=== Task instructions ===
Give the count of lines in the data that include "opacity", with no other words.

-- Dataset excerpts follows --

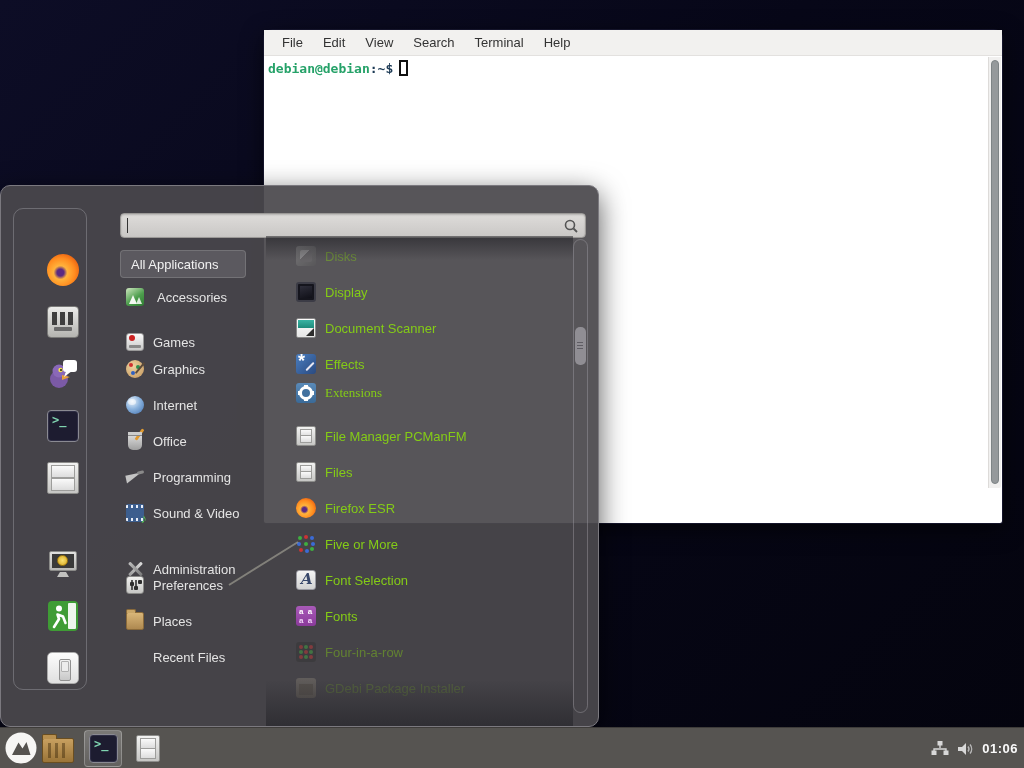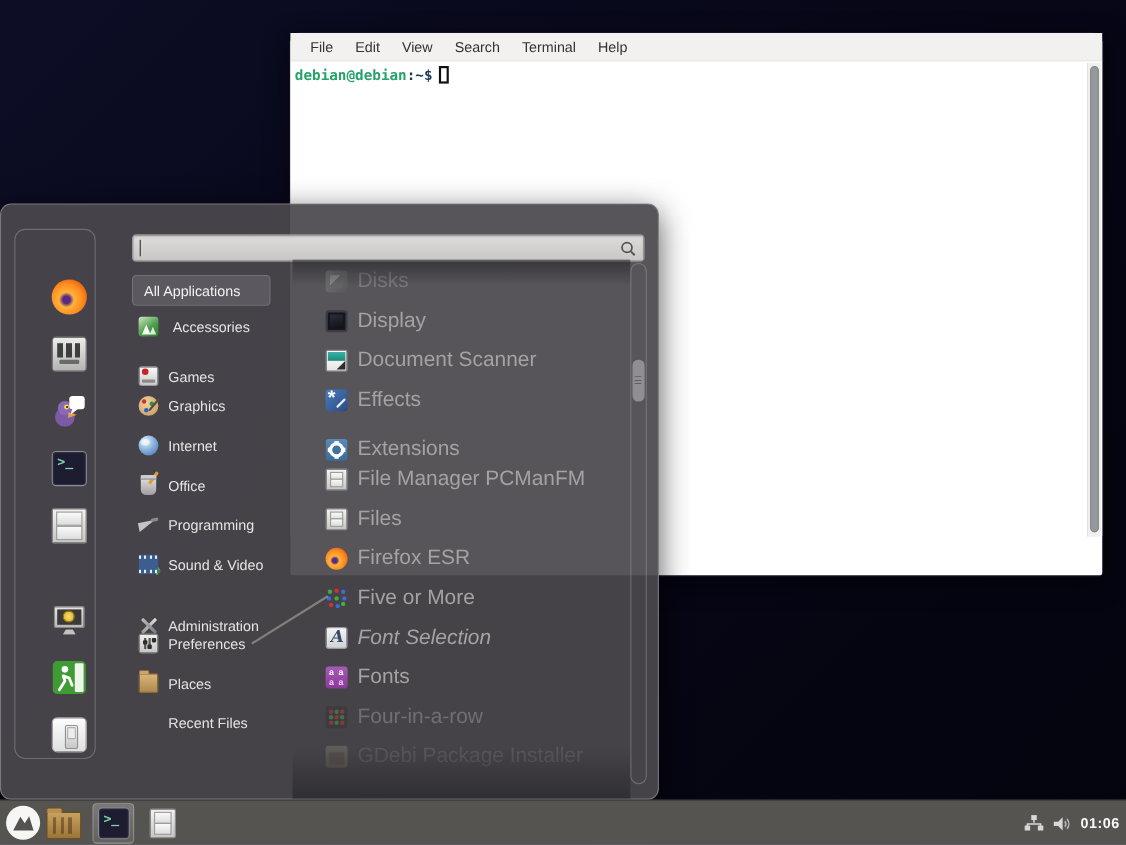--- a/index.html
+++ b/index.html
@@ -58,7 +58,7 @@
   .cat-row.noicon{padding-left:33px}
   
   .app-row{position:absolute;left:287px;width:283px;height:26px;display:flex;align-items:center;gap:9px;padding-left:8px;cursor:pointer}
-  .app-row .lbl{font-size:19px;color:#a3a3a3;white-space:nowrap}
+  .app-row .lbl{font-size:13px;color:#84cc16;white-space:nowrap}
   .app-row.dimmed{opacity:.45}
   .app-row.faint{opacity:.2}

-- Dataset excerpts concluded --

=== Answer for the task ===
2